Fotos: Tocho, Pozzuoli, abril de 2024
Los subterráneos (que albergan los fragmentos de las columnas de un pórtico superior caído, desaparecido) del anfiteatro de Pozzuoli, cabe Nápoles y Cumae, ideado quizá por el mismo arquitecto que el del Coliseo Romano, a mitad del siglo I dC, constituyen uno de los más logrados y perversos juegos espaciales romanos: un juego de luces y sombras, de macizos y huecos, de arcos, bóvedas, pasadizos rectos y curvados, de nichos, estancias y pasillos, de columnas, pilares y arcos. Un juego que milenios más tarde Piranesi describiría.
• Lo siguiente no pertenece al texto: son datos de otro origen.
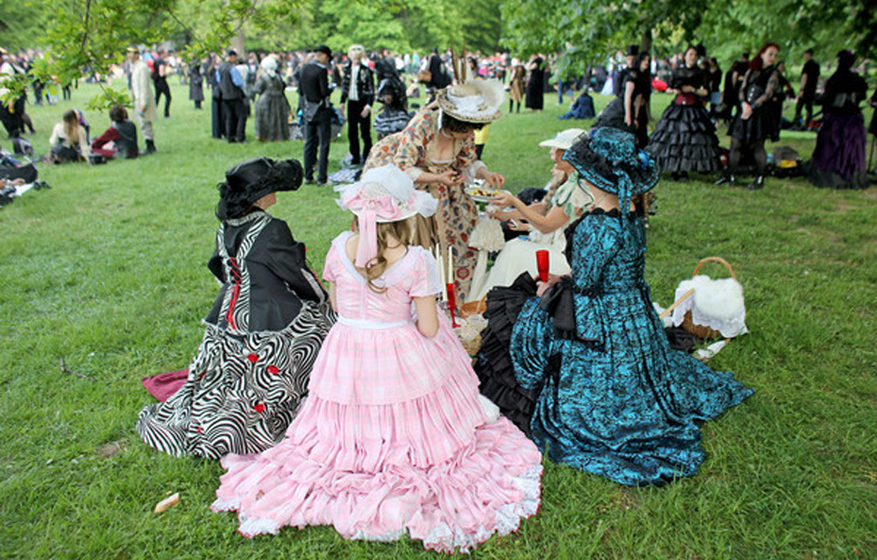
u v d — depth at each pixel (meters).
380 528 2.62
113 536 2.65
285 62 35.03
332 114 8.80
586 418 3.15
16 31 21.77
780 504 2.76
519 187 8.31
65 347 4.28
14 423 3.47
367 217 2.65
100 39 4.25
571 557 2.50
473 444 3.00
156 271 5.68
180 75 30.86
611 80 23.12
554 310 3.19
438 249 4.29
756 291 4.89
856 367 3.84
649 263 5.55
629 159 3.01
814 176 8.34
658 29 10.05
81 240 6.66
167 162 10.80
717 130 13.44
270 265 3.19
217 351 3.29
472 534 2.62
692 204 7.39
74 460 3.15
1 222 7.35
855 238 6.05
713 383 3.55
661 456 3.04
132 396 3.69
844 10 9.37
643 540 2.56
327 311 3.43
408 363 2.84
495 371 3.46
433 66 11.61
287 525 2.72
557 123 15.16
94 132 13.86
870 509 2.74
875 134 8.68
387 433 2.84
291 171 3.20
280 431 3.25
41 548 2.60
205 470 3.04
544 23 10.12
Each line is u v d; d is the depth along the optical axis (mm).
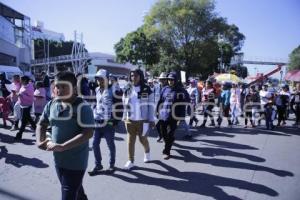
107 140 5758
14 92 10227
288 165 6602
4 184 5207
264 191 5133
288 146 8398
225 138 9258
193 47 51375
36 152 7066
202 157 7078
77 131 3252
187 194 4941
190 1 49375
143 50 52219
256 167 6422
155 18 51062
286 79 37281
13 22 47969
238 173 6012
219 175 5867
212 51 50938
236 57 71812
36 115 9227
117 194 4898
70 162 3260
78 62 77250
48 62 80812
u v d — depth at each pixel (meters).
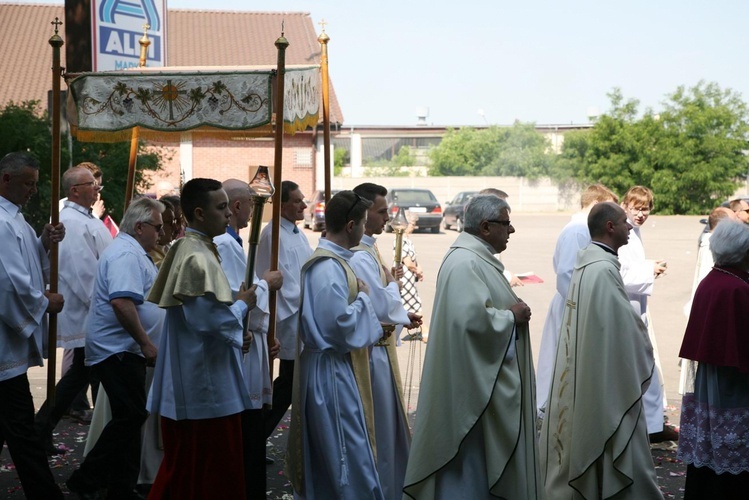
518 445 4.54
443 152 51.75
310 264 4.84
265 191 4.61
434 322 4.64
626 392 4.87
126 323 4.98
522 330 4.68
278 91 5.04
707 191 44.75
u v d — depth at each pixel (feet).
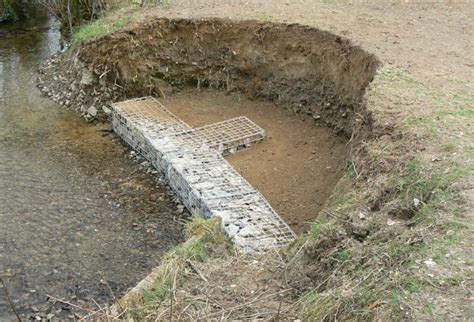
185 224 25.95
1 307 21.09
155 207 27.37
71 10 43.11
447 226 16.43
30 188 28.02
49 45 45.24
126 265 23.56
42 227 25.41
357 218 18.78
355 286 15.56
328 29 33.50
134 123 32.09
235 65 36.55
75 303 21.42
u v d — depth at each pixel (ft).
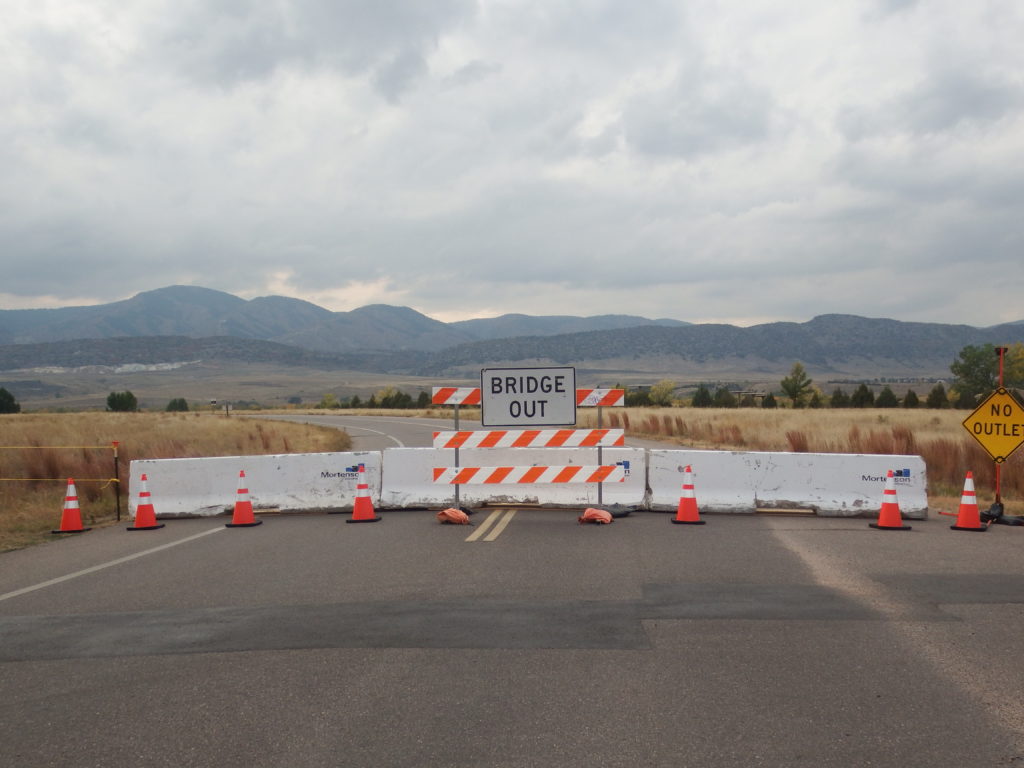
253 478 47.16
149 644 21.75
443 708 16.87
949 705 16.88
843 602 25.17
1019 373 252.01
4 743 15.56
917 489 43.11
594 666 19.42
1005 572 29.50
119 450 76.07
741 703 17.01
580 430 44.68
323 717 16.47
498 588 27.20
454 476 44.75
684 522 40.91
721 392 242.78
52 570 32.32
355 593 26.86
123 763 14.56
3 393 291.17
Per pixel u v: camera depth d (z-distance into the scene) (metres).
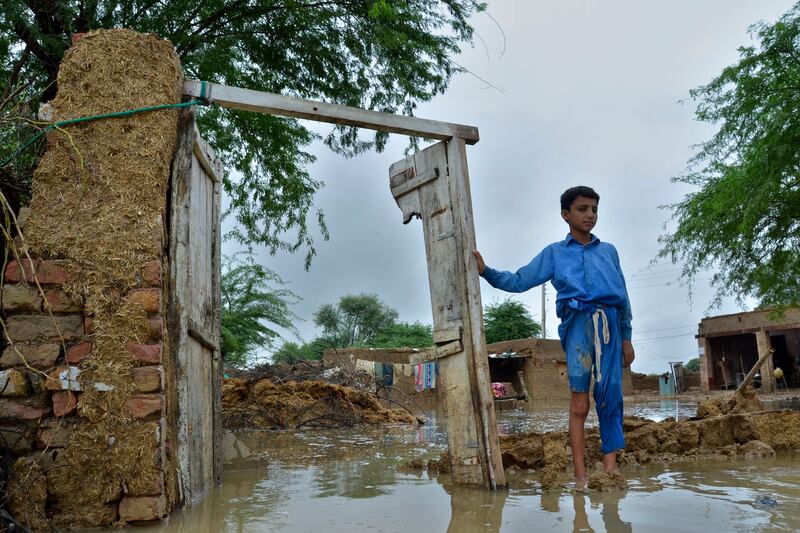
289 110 3.83
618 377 3.74
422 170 4.34
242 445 5.14
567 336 3.82
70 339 3.09
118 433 3.00
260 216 11.02
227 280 20.11
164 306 3.30
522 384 28.34
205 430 3.96
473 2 9.63
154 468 2.98
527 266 4.01
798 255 15.20
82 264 3.15
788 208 14.94
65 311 3.12
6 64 7.78
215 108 9.86
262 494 3.72
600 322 3.70
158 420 3.04
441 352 4.04
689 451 4.98
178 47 8.60
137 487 2.95
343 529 2.74
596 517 2.81
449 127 4.15
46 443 2.97
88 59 3.44
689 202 16.61
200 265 3.99
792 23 13.30
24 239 3.15
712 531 2.50
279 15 9.45
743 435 5.14
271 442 7.71
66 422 3.01
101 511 2.92
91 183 3.28
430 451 6.33
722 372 35.91
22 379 2.99
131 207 3.24
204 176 4.21
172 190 3.52
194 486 3.54
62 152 3.32
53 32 7.44
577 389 3.71
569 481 3.89
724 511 2.86
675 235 16.44
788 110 12.90
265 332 19.83
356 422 11.27
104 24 7.65
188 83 3.69
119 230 3.21
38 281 3.09
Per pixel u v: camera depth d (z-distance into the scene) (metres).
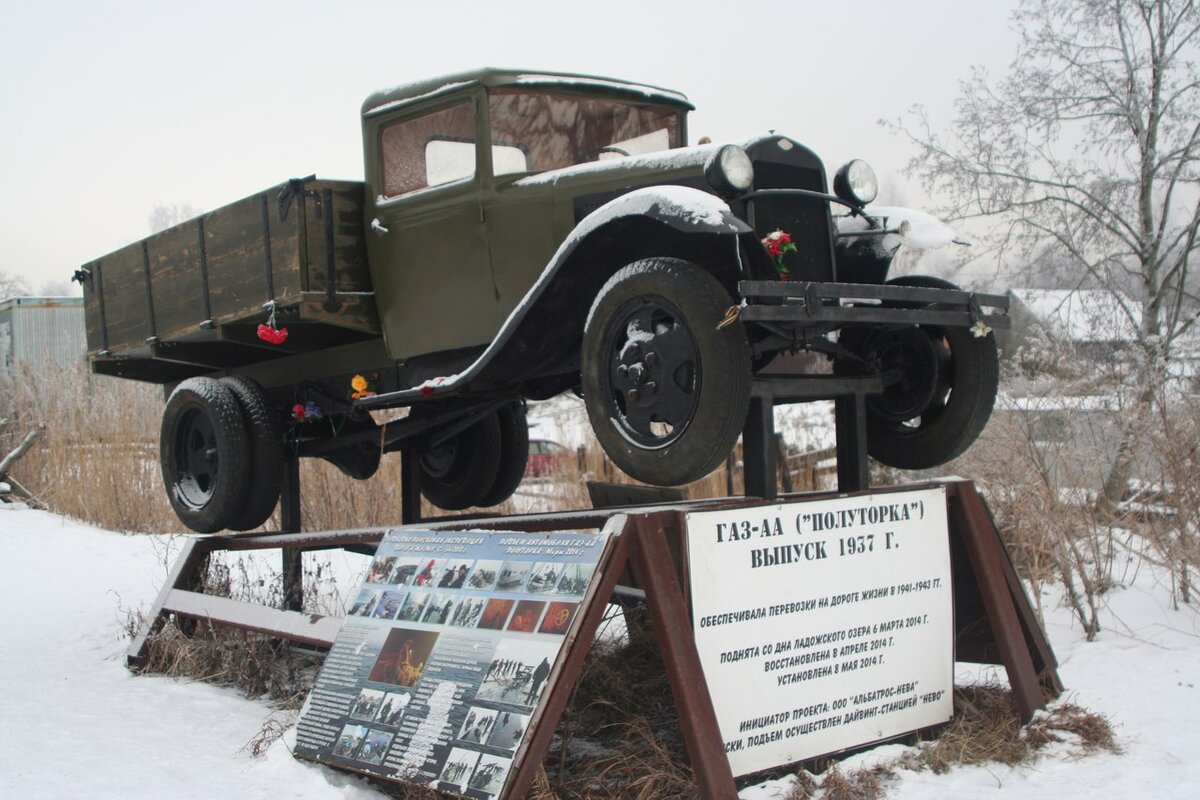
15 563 8.29
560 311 4.25
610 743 3.89
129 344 6.10
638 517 3.30
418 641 3.52
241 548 5.37
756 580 3.50
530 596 3.31
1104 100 8.56
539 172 4.93
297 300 4.94
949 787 3.47
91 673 5.06
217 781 3.47
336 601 6.35
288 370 5.93
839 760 3.69
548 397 5.39
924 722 3.96
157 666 5.12
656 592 3.24
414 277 5.02
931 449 4.38
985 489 6.75
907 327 4.37
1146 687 4.52
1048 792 3.41
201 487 5.93
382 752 3.34
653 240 4.07
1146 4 8.42
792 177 4.11
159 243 5.80
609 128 5.22
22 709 4.32
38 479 12.45
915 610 3.95
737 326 3.50
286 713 4.26
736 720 3.41
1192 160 8.32
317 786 3.42
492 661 3.26
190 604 5.13
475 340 4.87
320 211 5.04
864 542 3.81
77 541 9.51
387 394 4.89
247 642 4.88
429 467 6.60
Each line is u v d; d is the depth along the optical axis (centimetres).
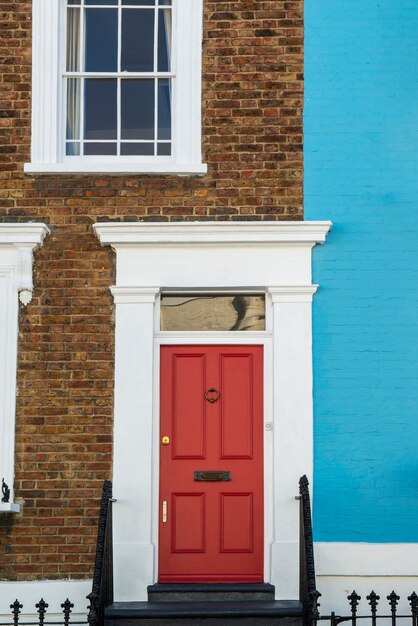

Añadidos al anfiteatro en el siglo II dC, los subterráneos, de los que ascendían hasta el escenario, decorados, animales y gladiadores, que componían un ritual sangriento en pos de la vida eterna del emperador, son un laberinto cuyas vías se abren en todas direcciones y que parece no tener fin gracias al perímetro curvo del espacio que impide vislumbrar los límites espaciales.
Es difícil orientarse; se pasa una y otra vez por el mismo lugar o acaso por uno similar que se se sepa bien dónde uno se encuentra. Las galerías constituyen un mundo oscuro, que hacer perder el sentido de la orientación, y que prepara a las víctimas al deslumbramiento de la arena, rendidas antes de luchar, tras las pérdida de referencias espaciales que los subterráneos provocan. Constituyen un hábil, calculado ingenio espacial para que las víctimas se sintieran desamparadas, cuando, tras la red de galerías que giran una y otra vez, se enfrentaban a las amplitud y el vacío de la arena.
Aún hoy, la experiencia rebela el poder de la arquitectura para desestabilizar e infundir miedo en víctimas a punto de ser sacrificadas, para condicionar la vida y la muerte.